No futebol feminino, o Japão marcou um gol nos acréscimos e venceu a seleção brasileira. No skateRayssa Leal, medalhista de bronze, só não subiu no pódio porque duas japonesas ficaram na frente.
No judô, o Campeã olímpica Rafaela Silva perdeu a partida de bronze para um judoca japonês. E estes são apenas alguns exemplos dos primeiros dias dos Jogos Olímpicos…
O Japão tem se mostrado um “carrasco” dos atletas brasileiros em Jogos Paris 2024 — o que, como tudo no Brasil, gerou uma onda de memes nas redes sociais.
Até o perfil oficial do Comitê Olímpico Brasileiro, o @Team Brasilentrou na brincadeira e anunciou que “bloqueou” o perfil oficial japonês, @TeamJapan.
Até esta terça-feira, 30/07, o Japão era o primeiro no quadro de medalhas em Paris, com sete ouros e 13 medalhas no total.

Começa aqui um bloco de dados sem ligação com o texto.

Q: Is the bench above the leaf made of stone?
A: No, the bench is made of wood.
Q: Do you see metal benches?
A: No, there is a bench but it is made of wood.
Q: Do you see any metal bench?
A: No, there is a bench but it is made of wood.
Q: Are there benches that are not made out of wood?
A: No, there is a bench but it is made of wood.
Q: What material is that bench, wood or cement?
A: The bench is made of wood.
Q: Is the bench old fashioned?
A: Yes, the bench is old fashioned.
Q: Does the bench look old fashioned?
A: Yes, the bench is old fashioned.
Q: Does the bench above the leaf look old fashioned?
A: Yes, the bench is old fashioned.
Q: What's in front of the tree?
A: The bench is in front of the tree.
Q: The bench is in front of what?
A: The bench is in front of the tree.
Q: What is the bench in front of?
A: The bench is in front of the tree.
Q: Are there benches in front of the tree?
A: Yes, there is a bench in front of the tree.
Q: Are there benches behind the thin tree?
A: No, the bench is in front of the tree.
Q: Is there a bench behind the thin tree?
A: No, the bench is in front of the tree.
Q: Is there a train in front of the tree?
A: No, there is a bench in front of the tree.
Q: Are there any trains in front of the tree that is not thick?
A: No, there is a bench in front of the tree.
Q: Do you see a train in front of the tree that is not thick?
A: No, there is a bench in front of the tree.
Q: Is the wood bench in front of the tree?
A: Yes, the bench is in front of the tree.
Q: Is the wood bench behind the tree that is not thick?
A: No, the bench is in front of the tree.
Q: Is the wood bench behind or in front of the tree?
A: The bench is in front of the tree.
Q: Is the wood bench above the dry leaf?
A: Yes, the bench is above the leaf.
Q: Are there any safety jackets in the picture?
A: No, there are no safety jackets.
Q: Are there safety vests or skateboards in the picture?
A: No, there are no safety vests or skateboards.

Nas últimas Olimpíadas, em Tóquio, Japão terminou em terceiro lugarcom 27 medalhas de ouro e 58 no total, um recorde para o país,
O excelente desempenho dos japoneses acontece em meio a investimentos no setor esportivo, impulsionados pelos Jogos de Tóquio, e a uma cultura que valoriza o esporte desde as escolas.
“Não é só a edição de 2020 dos Jogos, em Tóquio, que leva o Japão a este lugar. Isso começa com os primeiros jogos no país, em 1964, quando foi criada uma cultura esportiva”, diz o professor Nelson Todt, coordenador do Grupo de Pesquisa em Estudos Olímpicos da Pontifícia Universidade Católica do Rio Grande do Sul (PUC-RS) e presidente do Comitê Brasileiro Pierre de Coubertin, dedicado ao francês que criou os Jogos da era moderna.
“E essa cultura é apoiada pelo sistema educacional, por uma política que investe no esporte, nos patrocinadores… Não é algo que acontece apenas agora”.
Desde 2015, o país também mantém projetos como o chamado “melhoria da capacidade desportiva“, segundo o Ministério da Cultura, Esportes, Ciência e Tecnologia.
Isso acontece em meio a um crescente orçamento do governo japonês para o setor esportivo, segundo dados disponíveis no site Estatista.
Mas como o país se tornou uma potência olímpica?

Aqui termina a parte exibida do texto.